Alkaline Electrolyzer (AEL)
AEL is the most mature technology, used in industrial applications for over a century. AELs use a liquid solution, typically potassium hydroxide (\(\text{KOH}\)) or sodium hydroxide (\(\text{NaOH}\)), as the electrolyte, operating at moderate temperatures (60°C to 90°C). These systems have relatively low manufacturing costs and long operational lifespans, but they are often bulky and respond slowly to fluctuations in renewable power input.
Proton Exchange Membrane (PEM) Electrolyzer
PEM is a more advanced technology that uses a solid polymer membrane to conduct positively charged hydrogen ions (protons) from the anode to the cathode. PEM systems operate at lower temperatures (50°C to 80°C) and are valued for their compact design and ability to respond rapidly to variable renewable energy output. However, the acidic membrane environment requires expensive noble metals, such as platinum and iridium, as catalysts, leading to a higher initial system cost.
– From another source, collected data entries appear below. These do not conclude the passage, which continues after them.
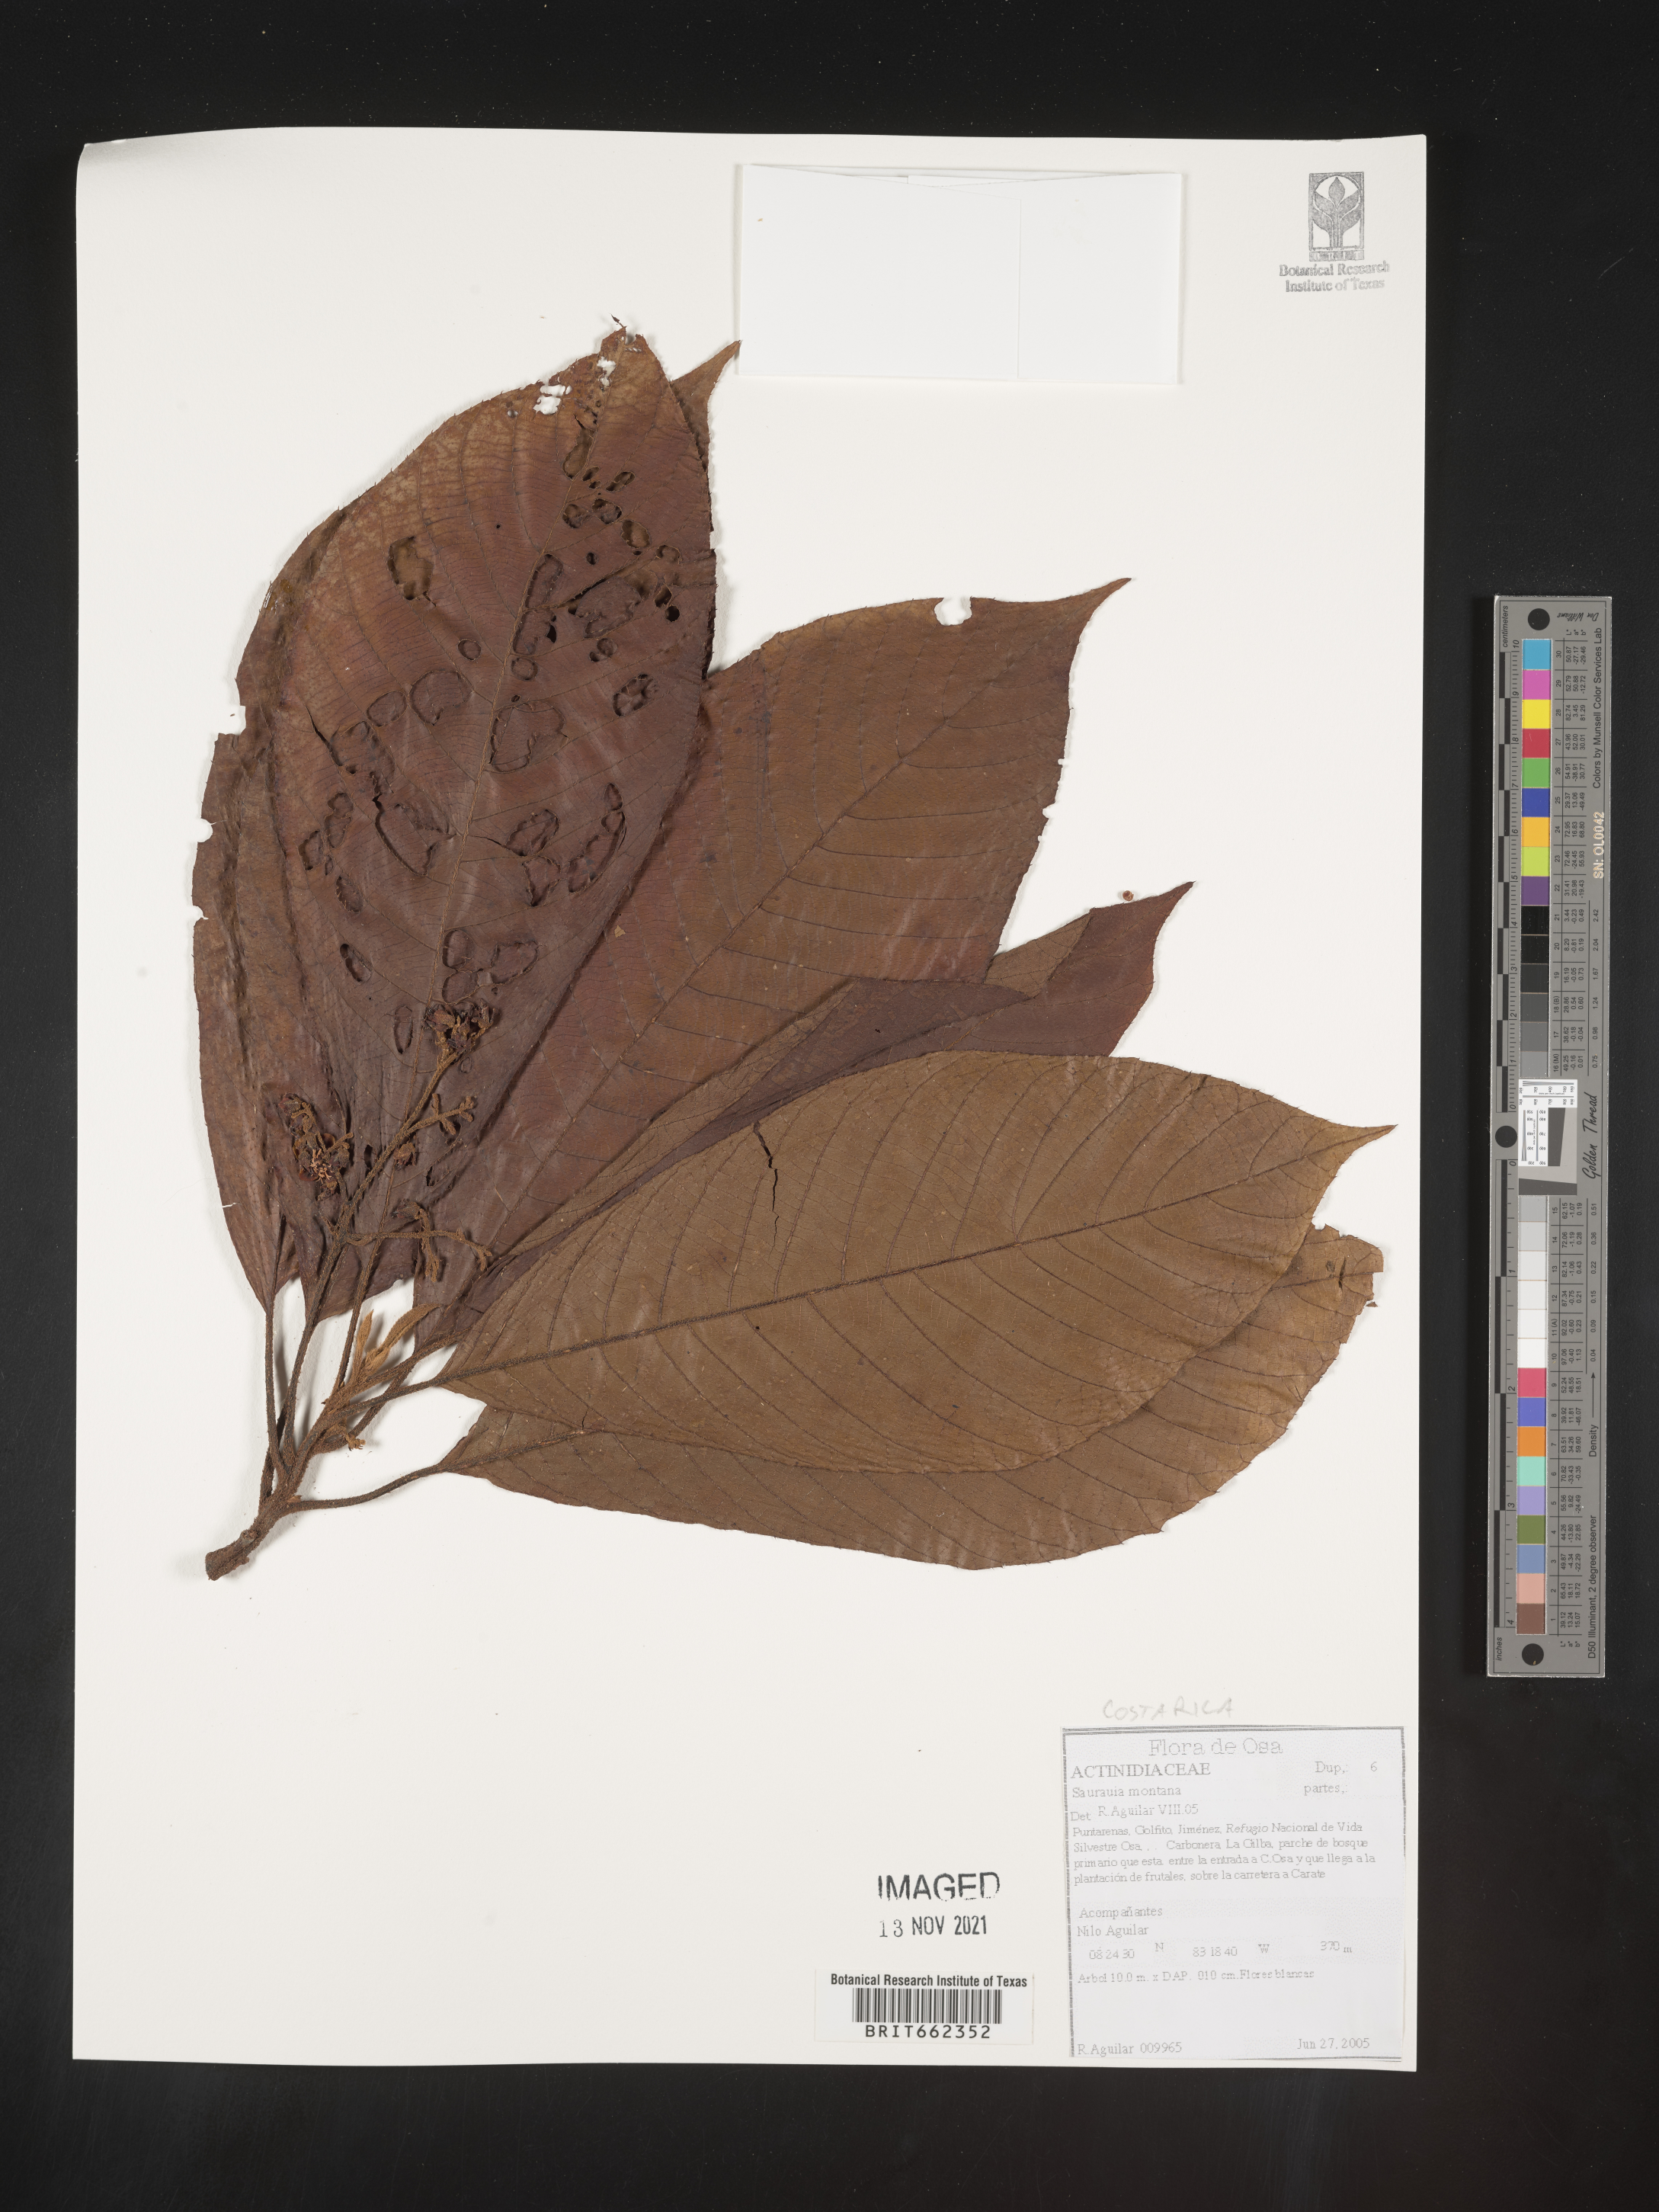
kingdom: Plantae
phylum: Tracheophyta
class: Magnoliopsida
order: Ericales
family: Actinidiaceae
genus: Saurauia
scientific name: Saurauia
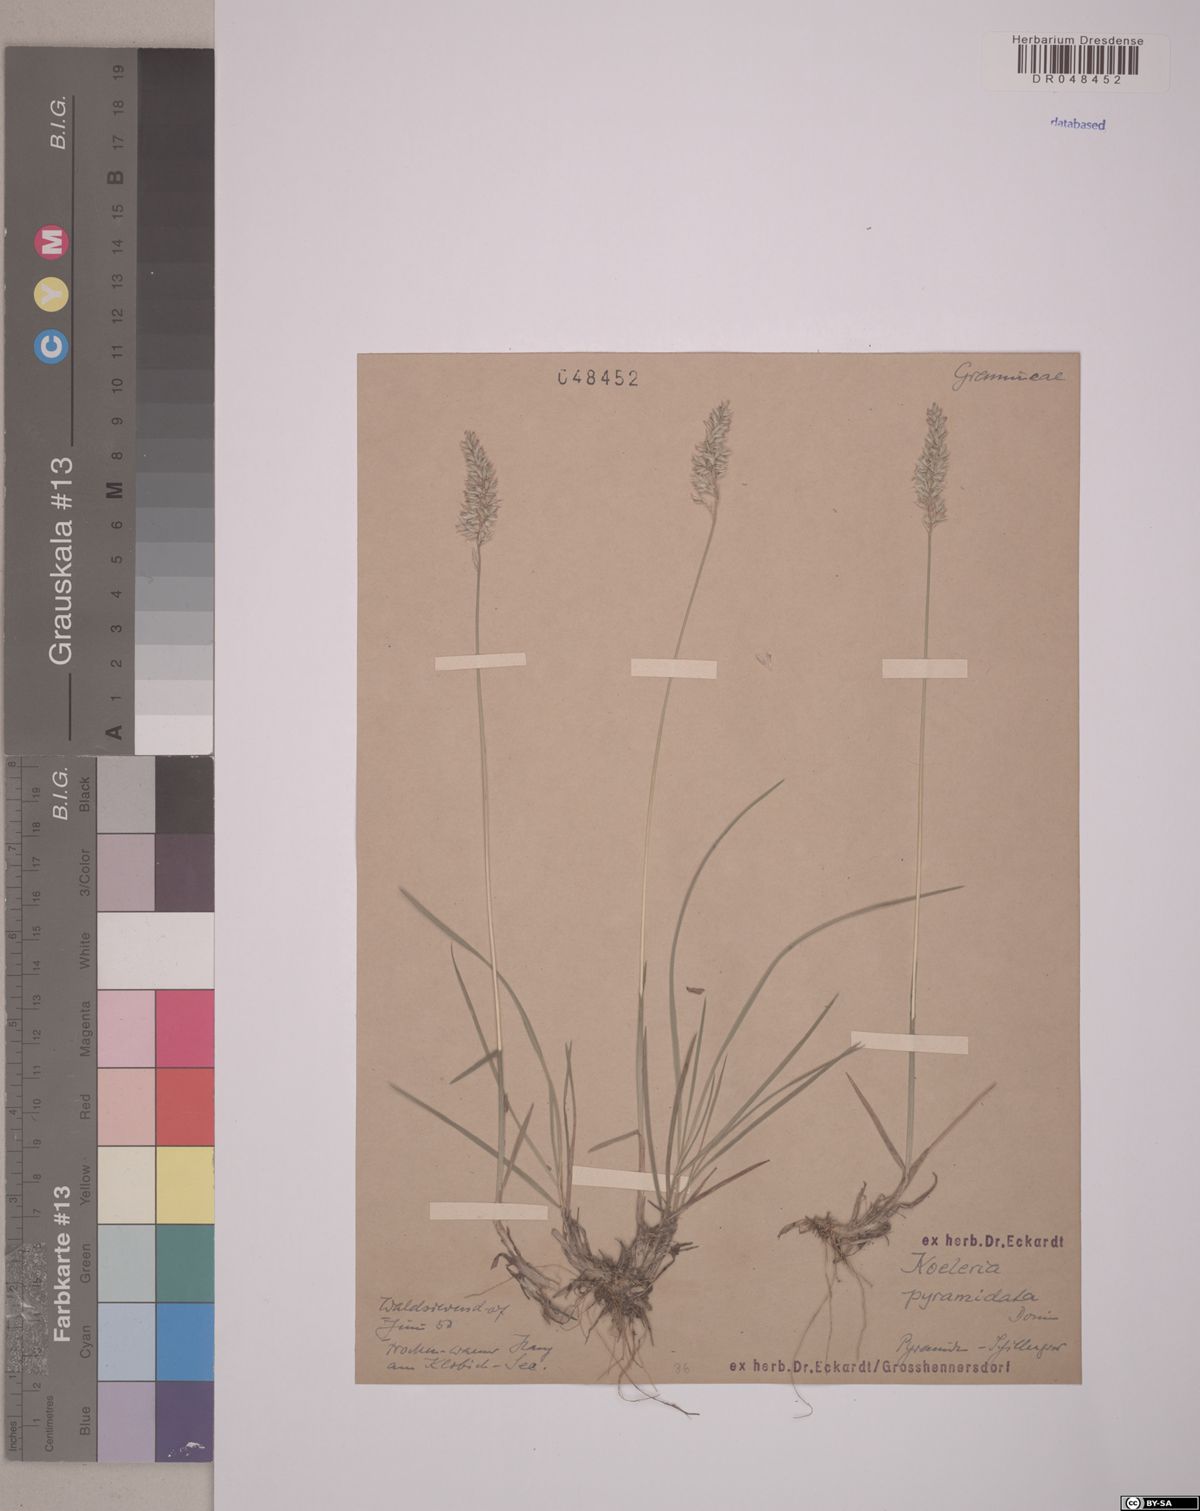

Solid Oxide Electrolyzer Cell (SOEC)
SOEC is a high-temperature approach utilizing a solid ceramic material as the electrolyte. SOECs operate at extremely high temperatures, typically ranging from 500°C to 1000°C. The elevated temperature allows the system to incorporate heat energy into the splitting process, potentially resulting in the highest overall efficiency and requiring less electrical energy. This design is well-suited for industrial settings where a source of waste heat is available, though high temperatures challenge material durability.